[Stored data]
================

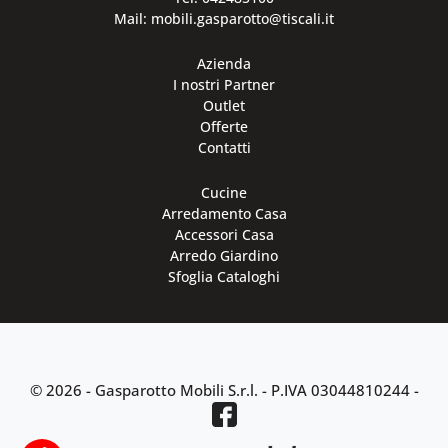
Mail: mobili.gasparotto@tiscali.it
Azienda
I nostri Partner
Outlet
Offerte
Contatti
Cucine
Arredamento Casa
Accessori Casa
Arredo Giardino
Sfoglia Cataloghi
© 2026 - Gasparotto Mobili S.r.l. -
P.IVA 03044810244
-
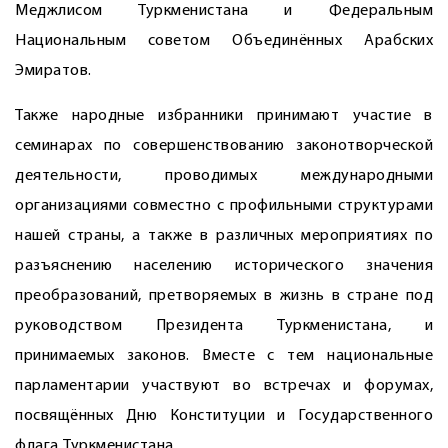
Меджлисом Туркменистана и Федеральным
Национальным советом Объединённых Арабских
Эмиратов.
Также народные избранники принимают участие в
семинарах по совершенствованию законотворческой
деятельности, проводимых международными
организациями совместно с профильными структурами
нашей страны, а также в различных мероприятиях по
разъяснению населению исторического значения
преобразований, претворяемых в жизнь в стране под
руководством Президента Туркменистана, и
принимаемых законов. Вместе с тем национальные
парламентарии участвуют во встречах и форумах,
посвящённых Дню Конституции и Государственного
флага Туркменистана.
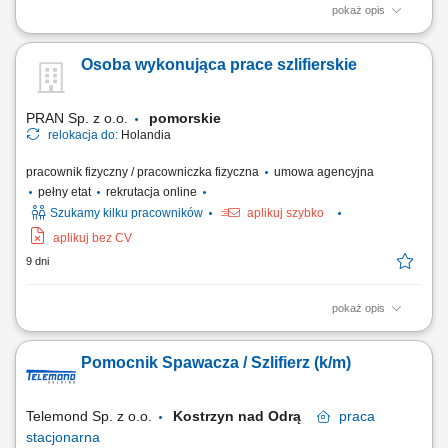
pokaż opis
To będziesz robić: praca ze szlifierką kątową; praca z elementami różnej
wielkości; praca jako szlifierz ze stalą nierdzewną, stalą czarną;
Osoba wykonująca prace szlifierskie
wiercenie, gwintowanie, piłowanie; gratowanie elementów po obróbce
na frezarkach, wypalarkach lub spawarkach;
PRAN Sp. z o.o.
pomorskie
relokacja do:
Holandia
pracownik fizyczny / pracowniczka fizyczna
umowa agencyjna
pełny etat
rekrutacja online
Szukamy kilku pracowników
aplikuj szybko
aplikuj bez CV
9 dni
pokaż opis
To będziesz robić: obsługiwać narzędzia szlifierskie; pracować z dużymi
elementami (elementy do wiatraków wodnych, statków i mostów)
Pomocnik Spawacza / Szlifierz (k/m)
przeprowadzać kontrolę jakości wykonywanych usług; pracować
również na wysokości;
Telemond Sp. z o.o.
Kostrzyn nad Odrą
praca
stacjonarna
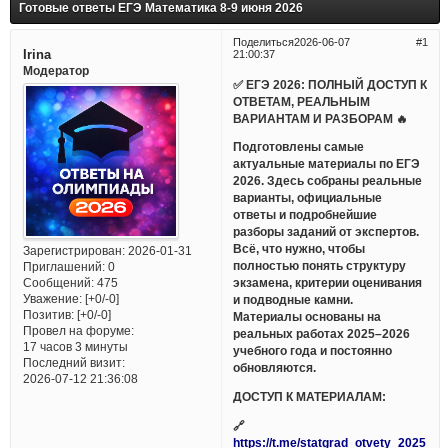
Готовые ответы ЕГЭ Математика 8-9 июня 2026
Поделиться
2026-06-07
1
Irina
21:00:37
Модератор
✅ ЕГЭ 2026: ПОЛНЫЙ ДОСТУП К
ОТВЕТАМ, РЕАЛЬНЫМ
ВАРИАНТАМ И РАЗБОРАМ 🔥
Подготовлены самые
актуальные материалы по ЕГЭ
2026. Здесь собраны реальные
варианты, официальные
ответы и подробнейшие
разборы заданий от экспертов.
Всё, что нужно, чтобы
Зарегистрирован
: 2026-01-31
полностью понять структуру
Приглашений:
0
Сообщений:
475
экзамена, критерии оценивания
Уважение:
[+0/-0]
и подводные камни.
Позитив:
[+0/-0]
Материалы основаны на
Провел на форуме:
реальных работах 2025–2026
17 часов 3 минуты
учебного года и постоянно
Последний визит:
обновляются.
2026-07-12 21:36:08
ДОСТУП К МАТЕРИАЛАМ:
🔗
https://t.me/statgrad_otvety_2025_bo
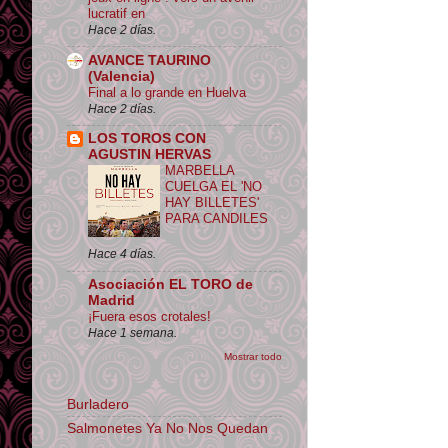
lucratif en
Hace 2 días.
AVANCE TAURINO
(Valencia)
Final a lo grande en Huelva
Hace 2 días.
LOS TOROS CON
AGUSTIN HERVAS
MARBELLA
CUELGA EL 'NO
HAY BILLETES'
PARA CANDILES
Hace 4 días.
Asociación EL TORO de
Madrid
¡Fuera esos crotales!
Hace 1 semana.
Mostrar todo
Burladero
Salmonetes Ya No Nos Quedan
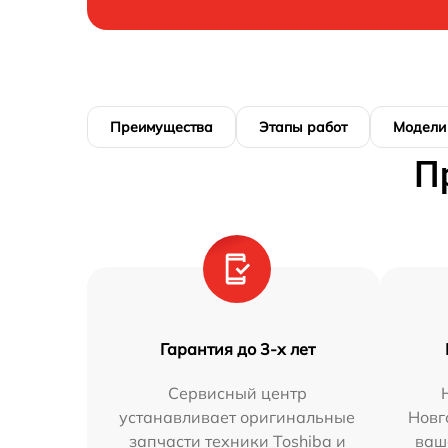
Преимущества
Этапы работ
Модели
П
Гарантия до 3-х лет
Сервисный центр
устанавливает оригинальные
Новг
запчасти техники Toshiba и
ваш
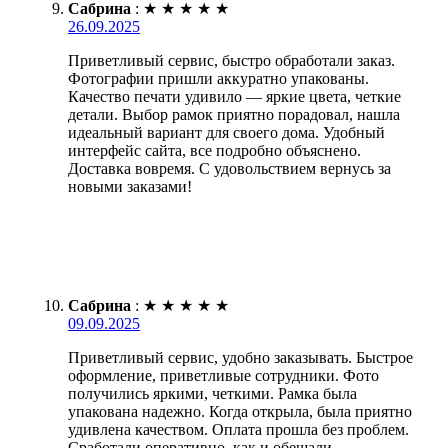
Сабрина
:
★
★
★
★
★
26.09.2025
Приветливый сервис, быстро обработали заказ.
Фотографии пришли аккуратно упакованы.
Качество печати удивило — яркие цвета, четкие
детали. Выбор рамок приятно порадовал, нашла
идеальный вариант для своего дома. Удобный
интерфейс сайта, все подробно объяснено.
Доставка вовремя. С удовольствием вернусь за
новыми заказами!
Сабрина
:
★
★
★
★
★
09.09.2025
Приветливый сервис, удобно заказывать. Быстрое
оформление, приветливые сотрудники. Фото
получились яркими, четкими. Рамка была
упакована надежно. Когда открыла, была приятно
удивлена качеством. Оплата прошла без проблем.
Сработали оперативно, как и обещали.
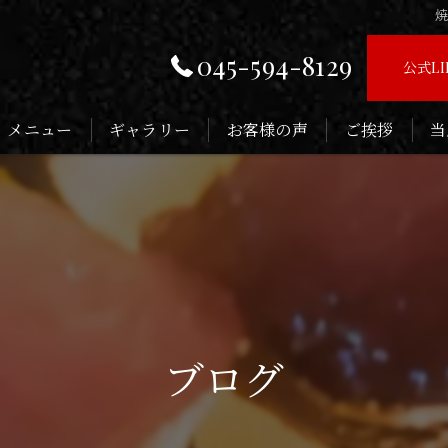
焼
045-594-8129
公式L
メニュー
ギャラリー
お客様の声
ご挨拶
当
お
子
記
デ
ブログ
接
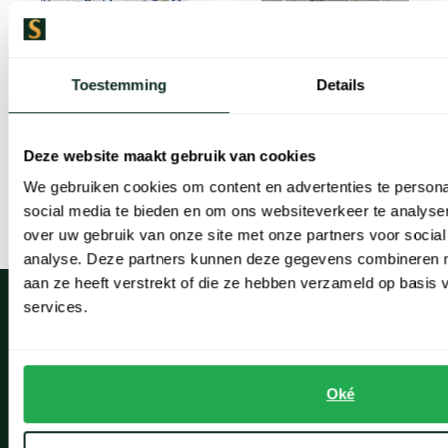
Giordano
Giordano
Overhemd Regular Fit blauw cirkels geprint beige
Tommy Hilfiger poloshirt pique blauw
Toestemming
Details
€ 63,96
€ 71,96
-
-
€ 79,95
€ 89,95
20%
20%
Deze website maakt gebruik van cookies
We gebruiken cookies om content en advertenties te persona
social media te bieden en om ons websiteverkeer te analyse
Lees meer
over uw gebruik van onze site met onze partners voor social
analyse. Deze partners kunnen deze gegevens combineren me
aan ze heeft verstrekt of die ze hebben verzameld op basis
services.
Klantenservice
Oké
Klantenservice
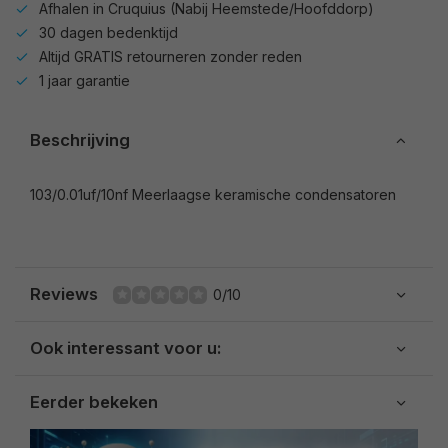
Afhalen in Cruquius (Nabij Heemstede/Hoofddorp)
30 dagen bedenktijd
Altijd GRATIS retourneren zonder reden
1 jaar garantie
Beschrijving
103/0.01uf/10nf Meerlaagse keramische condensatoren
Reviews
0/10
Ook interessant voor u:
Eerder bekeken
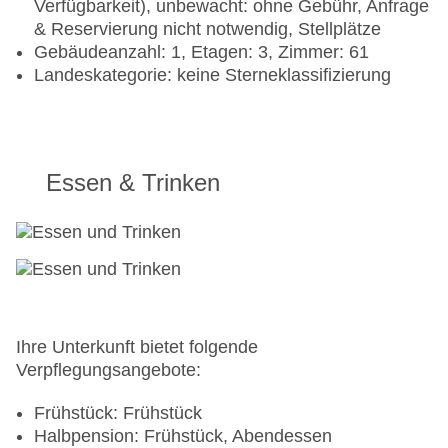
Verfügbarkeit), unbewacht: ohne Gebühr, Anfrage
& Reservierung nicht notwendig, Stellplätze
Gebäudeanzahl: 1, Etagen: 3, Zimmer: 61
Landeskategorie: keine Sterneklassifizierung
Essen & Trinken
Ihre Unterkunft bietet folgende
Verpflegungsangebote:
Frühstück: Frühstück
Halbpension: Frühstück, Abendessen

================

What is being asked => Format every line of the records above as a numbered list, skipping any blank lines. Leave the pictures out of your answer.

Response =>
1. Mail: mobili.gasparotto@tiscali.it
2. Azienda
3. I nostri Partner
4. Outlet
5. Offerte
6. Contatti
7. Cucine
8. Arredamento Casa
9. Accessori Casa
10. Arredo Giardino
11. Sfoglia Cataloghi
12. © 2026 - Gasparotto Mobili S.r.l. -
13. P.IVA 03044810244
14. -
15. Меджлисом Туркменистана и Федеральным
16. Национальным советом Объединённых Арабских
17. Эмиратов.
18. Также народные избранники принимают участие в
19. семинарах по совершенствованию законотворческой
20. деятельности, проводимых международными
21. организациями совместно с профильными структурами
22. нашей страны, а также в различных мероприятиях по
23. разъяснению населению исторического значения
24. преобразований, претворяемых в жизнь в стране под
25. руководством Президента Туркменистана, и
26. принимаемых законов. Вместе с тем национальные
27. парламентарии участвуют во встречах и форумах,
28. посвящённых Дню Конституции и Государственного
29. флага Туркменистана.
30. pokaż opis
31. To będziesz robić: praca ze szlifierką kątową; praca z elementami różnej
32. wielkości; praca jako szlifierz ze stalą nierdzewną, stalą czarną;
33. Osoba wykonująca prace szlifierskie
34. wiercenie, gwintowanie, piłowanie; gratowanie elementów po obróbce
35. na frezarkach, wypalarkach lub spawarkach;
36. PRAN Sp. z o.o.
37. pomorskie
38. relokacja do:
39. Holandia
40. pracownik fizyczny / pracowniczka fizyczna
41. umowa agencyjna
42. pełny etat
43. rekrutacja online
44. Szukamy kilku pracowników
45. aplikuj szybko
46. aplikuj bez CV
47. 9 dni
48. pokaż opis
49. To będziesz robić: obsługiwać narzędzia szlifierskie; pracować z dużymi
50. elementami (elementy do wiatraków wodnych, statków i mostów)
51. Pomocnik Spawacza / Szlifierz (k/m)
52. przeprowadzać kontrolę jakości wykonywanych usług; pracować
53. również na wysokości;
54. Telemond Sp. z o.o.
55. Kostrzyn nad Odrą
56. praca
57. stacjonarna
58. Готовые ответы ЕГЭ Математика 8-9 июня 2026
59. Поделиться
60. 2026-06-07
61. 1
62. Irina
63. 21:00:37
64. Модератор
65. ✅ ЕГЭ 2026: ПОЛНЫЙ ДОСТУП К
66. ОТВЕТАМ, РЕАЛЬНЫМ
67. ВАРИАНТАМ И РАЗБОРАМ 🔥
68. Подготовлены самые
69. актуальные материалы по ЕГЭ
70. 2026. Здесь собраны реальные
71. варианты, официальные
72. ответы и подробнейшие
73. разборы заданий от экспертов.
74. Всё, что нужно, чтобы
75. Зарегистрирован
76. : 2026-01-31
77. полностью понять структуру
78. Приглашений:
79. 0
80. Сообщений:
81. 475
82. экзамена, критерии оценивания
83. Уважение:
84. [+0/-0]
85. и подводные камни.
86. Позитив:
87. [+0/-0]
88. Материалы основаны на
89. Провел на форуме:
90. реальных работах 2025–2026
91. 17 часов 3 минуты
92. учебного года и постоянно
93. Последний визит:
94. обновляются.
95. 2026-07-12 21:36:08
96. ДОСТУП К МАТЕРИАЛАМ:
97. 🔗
98. https://t.me/statgrad_otvety_2025_bo
99. lucratif en
100. Hace 2 días.
101. AVANCE TAURINO
102. (Valencia)
103. Final a lo grande en Huelva
104. Hace 2 días.
105. LOS TOROS CON
106. AGUSTIN HERVAS
107. MARBELLA
108. CUELGA EL 'NO
109. HAY BILLETES'
110. PARA CANDILES
111. Hace 4 días.
112. Asociación EL TORO de
113. Madrid
114. ¡Fuera esos crotales!
115. Hace 1 semana.
116. Mostrar todo
117. Burladero
118. Salmonetes Ya No Nos Quedan
119. Преимущества
120. Этапы работ
121. Модели
122. П
123. Гарантия до 3-х лет
124. Сервисный центр
125. устанавливает оригинальные
126. Новг
127. запчасти техники Toshiba и
128. ваш
129. Сабрина
130. :
131. ★
132. ★
133. ★
134. ★
135. ★
136. 26.09.2025
137. Приветливый сервис, быстро обработали заказ.
138. Фотографии пришли аккуратно упакованы.
139. Качество печати удивило — яркие цвета, четкие
140. детали. Выбор рамок приятно порадовал, нашла
141. идеальный вариант для своего дома. Удобный
142. интерфейс сайта, все подробно объяснено.
143. Доставка вовремя. С удовольствием вернусь за
144. новыми заказами!
145. Сабрина
146. :
147. ★
148. ★
149. ★
150. ★
151. ★
152. 09.09.2025
153. Приветливый сервис, удобно заказывать. Быстрое
154. оформление, приветливые сотрудники. Фото
155. получились яркими, четкими. Рамка была
156. упакована надежно. Когда открыла, была приятно
157. удивлена качеством. Оплата прошла без проблем.
158. Сработали оперативно, как и обещали.
159. 焼
160. 045-594-8129
161. 公式L
162. メニュー
163. ギャラリー
164. お客様の声
165. ご挨拶
166. 当
167. お
168. 子
169. 記
170. デ
171. ブログ
172. 接
173. Giordano
174. Giordano
175. Overhemd Regular Fit blauw cirkels geprint beige
176. Tommy Hilfiger poloshirt pique blauw
177. Toestemming
178. Details
179. € 63,96
180. € 71,96
181. -
182. -
183. € 79,95
184. € 89,95
185. 20%
186. 20%
187. Deze website maakt gebruik van cookies
188. We gebruiken cookies om content en advertenties te persona
189. social media te bieden en om ons websiteverkeer te analyse
190. Lees meer
191. over uw gebruik van onze site met onze partners voor social
192. analyse. Deze partners kunnen deze gegevens combineren me
193. aan ze heeft verstrekt of die ze hebben verzameld op basis
194. services.
195. Klantenservice
196. Oké
197. Klantenservice
198. Afhalen in Cruquius (Nabij Heemstede/Hoofddorp)
199. 30 dagen bedenktijd
200. Altijd GRATIS retourneren zonder reden
201. 1 jaar garantie
202. Beschrijving
203. 103/0.01uf/10nf Meerlaagse keramische condensatoren
204. Reviews
205. 0/10
206. Ook interessant voor u:
207. Eerder bekeken
208. Verfügbarkeit), unbewacht: ohne Gebühr, Anfrage
209. & Reservierung nicht notwendig, Stellplätze
210. Gebäudeanzahl: 1, Etagen: 3, Zimmer: 61
211. Landeskategorie: keine Sterneklassifizierung
212. Essen & Trinken
213. Ihre Unterkunft bietet folgende
214. Verpflegungsangebote:
215. Frühstück: Frühstück
216. Halbpension: Frühstück, Abendessen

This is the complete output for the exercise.